Data breach numbers show no signs of going down.
There are lots of ways to ensure sensitive data is kept safe from prying eyes – we can tell you all about the methods we provide at Dajon if you get in touch – but it seems some organisations are not making good use of them.
According to a new Freedom of Information (FOI) request to the Information Commissioner’s Office by ViaSat UK, there were 730 self-reported data breaches in the UK from March 2011 to February 2012.
However, this shot up to an incredible 1,150 by early March 2013. Correspondingly, 20 penalties were issued to the tune of£2,610,000 in 2012-2013, up from £791,000 in 2011-2012.
Unfortunately for the taxpayer, more than £2 million of this came from the public sector – local authorities were given eight fines totalling £845,000 while the NHS got six.
Most of it them came about as a result of human error – things like filling in the ‘CC’ box instead of the ‘BCC’ one when sending emails, for example.
So why does there appear to be such a problem in local councils?
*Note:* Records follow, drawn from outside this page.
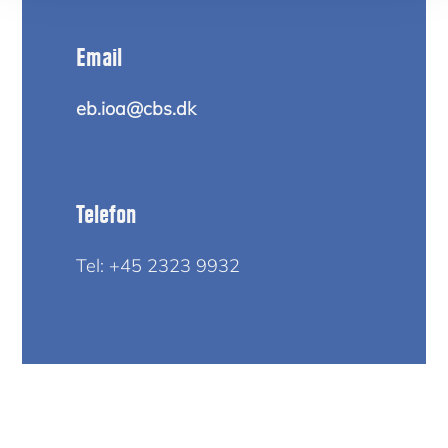
Email
eb.ioa@cbs.dk
Telefon
Tel: +45 2323 9932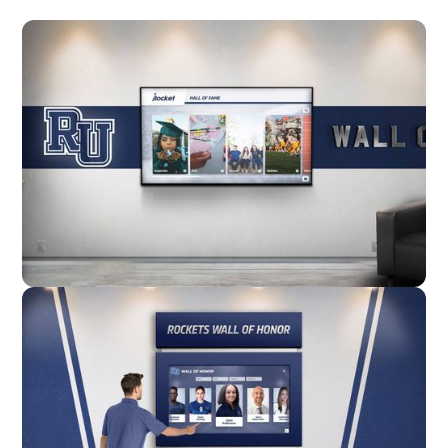
Wall Mounted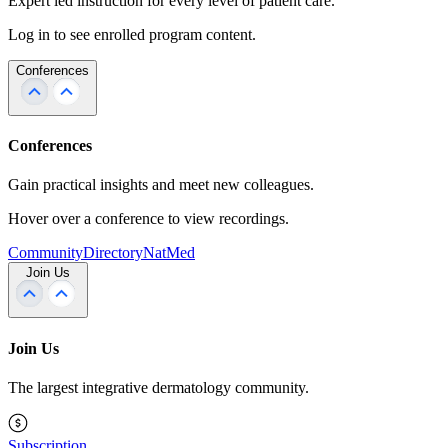
Expert led instruction for every level of patient care.
Log in to see enrolled program content.
Conferences
Conferences
Gain practical insights and meet new colleagues.
Hover over a conference to view recordings.
Community
Directory
NatMed
Join Us
Join Us
The largest integrative dermatology community.
Subscription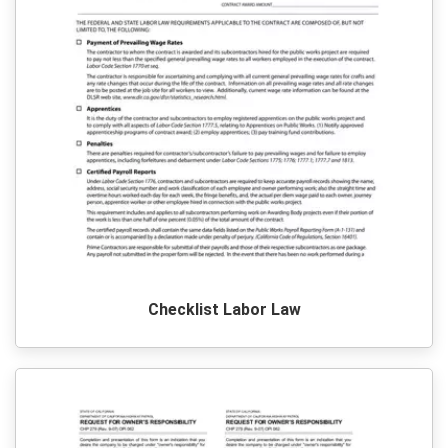
Checklist Labor Law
Could it be that the government has gone too far with austerity measures and there aren’t enough staff around to be careful with data?
Whatever the cause, some analysts pointed out that this increase in reported breaches could actually be seen as a good thing because it means more firms are admitting their mistakes and doing something about them.
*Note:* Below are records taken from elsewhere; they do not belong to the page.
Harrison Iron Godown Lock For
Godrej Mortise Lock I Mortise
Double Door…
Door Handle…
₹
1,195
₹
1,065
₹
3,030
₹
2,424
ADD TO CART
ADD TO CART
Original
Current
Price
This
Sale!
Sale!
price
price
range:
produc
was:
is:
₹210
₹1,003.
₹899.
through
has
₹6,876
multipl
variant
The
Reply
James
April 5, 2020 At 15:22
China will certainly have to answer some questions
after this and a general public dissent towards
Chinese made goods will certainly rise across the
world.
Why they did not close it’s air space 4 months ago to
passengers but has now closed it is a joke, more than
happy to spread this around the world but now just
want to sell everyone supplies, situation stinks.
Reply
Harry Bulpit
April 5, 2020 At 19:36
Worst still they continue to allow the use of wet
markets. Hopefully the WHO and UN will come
But it suggests that this could only be the tip of the iceberg in terms of breaches that aren’t being reported.
It comes after the Information Commissioner Christopher Graham said he is keen to introduce compulsory data protection audits for local councils, as it is not enough to simply keep fining them when they make mistakes that lead to data breaches.
The Manchester Evening News also uncovered a series of errors by authorities in Greater Manchester after putting in an FOI request earlier this year.